Not much, actually. Which isn’t to belittle the thing; I’ve helped do it myself a few times.
A handful of planners took the first BarCamp from idea to executed event in six days.1 Since then, of course, many cities have managed to put together their own BarCamps on whatever budget they could manage, in whatever timeframe they found possible. Typically you only need a handful of people to see the thing through.
All you really need to do, when it gets right down to it, is find a space. Ideally, a space whose owners are willing to provide for free. Once you have a space, the rest is cake.
Well, preferably not (just) cake. You should try to feed people reasonably well. You might also provide some liquid refreshments. Might be nice to give people T-shirts too. Pretty soon you’ll find that having a sponsor or two (or three, or N) wouldn’t hurt.
So, in summary, putting together a successful BarCamp requires a space, some food, and some sponsors. This is all organizational stuff that can be handled by a few interested people beforehand.
Those interested people, your friendly neighborhood BarCamp planners, end up self-organizing along doöcratic lines. Which is to say, the guy who actually takes care of the food is in charge of the food, and the gal who wrangles up sponsor money ends up in charge of handling sponsorships.
Over time, planners will come and go. If you’re still playing the same role in your local BarCamp that you were several years ago, you’re probably doing it wrong. Go do something else and let the young’uns step in. But I digress.
Assuming you actually have multiple interested people (not just one interested person), you’ll probably encounter some basic, small-group governance issues. Well, you can probably get away with avoiding such things, at least until your first big disagreement. At that point, it’s nice to have some kind of final arbiter.
I’m talking about something much closer to a primus inter pares than to a BDFL. Essentially, you need one of your doöcrats to step up and do the (sometimes hard) work of keeping the planning team on the same page, working together instead of at cross-purposes. This should really be a part-time position—everyone, frankly, has better things to do. But sometimes personalities clash and people can’t see eye-to-eye. It’s handy to have somebody at hand to defuse such things.
So it was with BarCamp San Diego. For our first three and a half camps, Patrick was our fearless leader. He certainly didn’t seek the position out. In fact, I kind of threw him under the bus on that one. Nevertheless, in the run-up to our first BarCamp, Patrick took the reins and made sure that things actually happened.
San Diego’s first BarCamp planners, from left to right in the front of the room: Ryan Felton, Patrick Crowley, Dan Tentler, myself, Alex Kawas, Lisa Brewster, and Phelan Riessen. Not pictured: Billy Marsh, Lindsay LaShell, Enrique Gutierrez, and Matt Bosworth.
We had more than our fair share of organizational and interpersonal issues in the period leading up to planning our first BarCamp. We had too many cooks in the kitchen. Among the many initial enthusiasts were a few, shall we say, "strong personalities." People who, inexplicably, couldn’t or wouldn’t work with each other like adults.
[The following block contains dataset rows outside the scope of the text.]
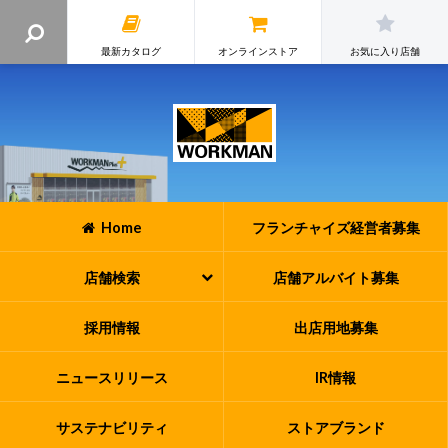
最新カタログ
オンラインストア
お気に入り店舗
Home
フランチャイズ
経営者募集
店舗検索
店舗アルバイト
募集
採用情報
出店用地募集
ニュースリリース
IR情報
サステナビリティ
ストアブランド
We had to work extra-hard to keep things moving forward. Eventually, all but one of these problematic volunteers dropped out.
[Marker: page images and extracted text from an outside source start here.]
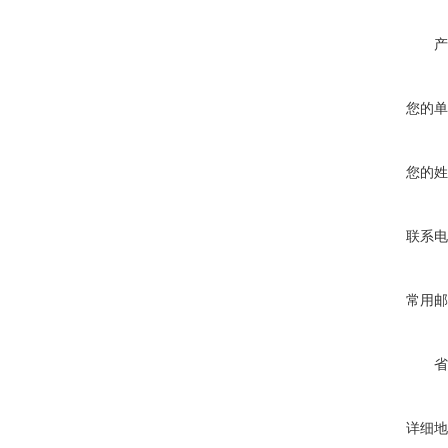
产
您的单
您的姓
联系电
常用邮
省
详细地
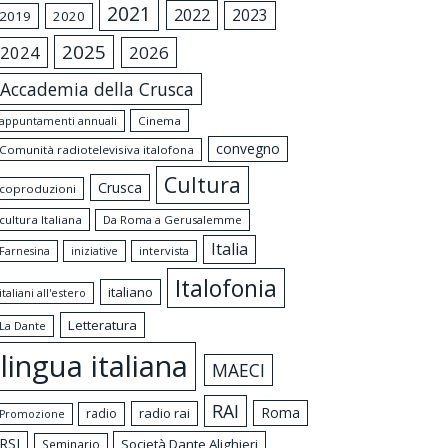
2021
2022
2023
2019
2020
2025
2024
2026
Accademia della Crusca
appuntamenti annuali
Cinema
convegno
Comunità radiotelevisiva italofona
Cultura
Crusca
coproduzioni
cultura Italiana
Da Roma a Gerusalemme
Italia
intervista
Farnesina
iniziative
Italofonia
italiano
italiani all'estero
Letteratura
La Dante
lingua italiana
MAECI
RAI
Roma
radio rai
radio
Promozione
RSI
Società Dante Alighieri
Seminario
Of course, life with one difficult organizer is more complicated than with zero, but it’s considerably easier than life with several (to which we had grown accustomed). I think we were all pretty relieved to be heading into the period between our first and second BarCamps with a considerably reduced workload in the "keeping-people-acting-like-adults" department.
So it came as some surprise that working with the one remaining antagonistic, immature planner was actually harder the second time around. Several of us ended up having to spend more and more of our limited volunteer time managing him instead of tending to our various other responsibilities.
This situation continued and worsened through several BarCamps, until it reached a critial point during the planning of our fourth camp. Burnout loomed. Several of us let Patrick know that we were unable to continue working with this guy, and he more than sympathized—he was at his wit’s end himself. After talking it over (for entirely too long, if you ask Erin), we decided that firing this co-planner would likely result in lots of public drama that could harm our local BarCamp community. Instead, most of the planners, including Patrick, resigned en masse.
Some others stayed on. Phelan Riessen, Billy Marsh, and Jonathan Shufelt have stuck it through, and I commend them for it. Seriously, those guys are rad. I don’t know how they put up with him.
The reason I’ve gone to the trouble of writing up this story
now, after all this time, is that Dan Tentler—the
impossible-to-work-with co-planner described above—has
recently repeatedly and publicly accused me of
one of a handful of people who tried to execute a coup de tas
[sic] against BarCamp San Diego a few years ago. [1, 2]. This claim is as bizarre and nonsensical
as it is false. I have trouble imagining how distorted his
experience of the world must be, to interpret what actually
happened in such a confused manner.
This will likely be the last thing I write on this subject; I fear I’ve already fed the troll more than enough.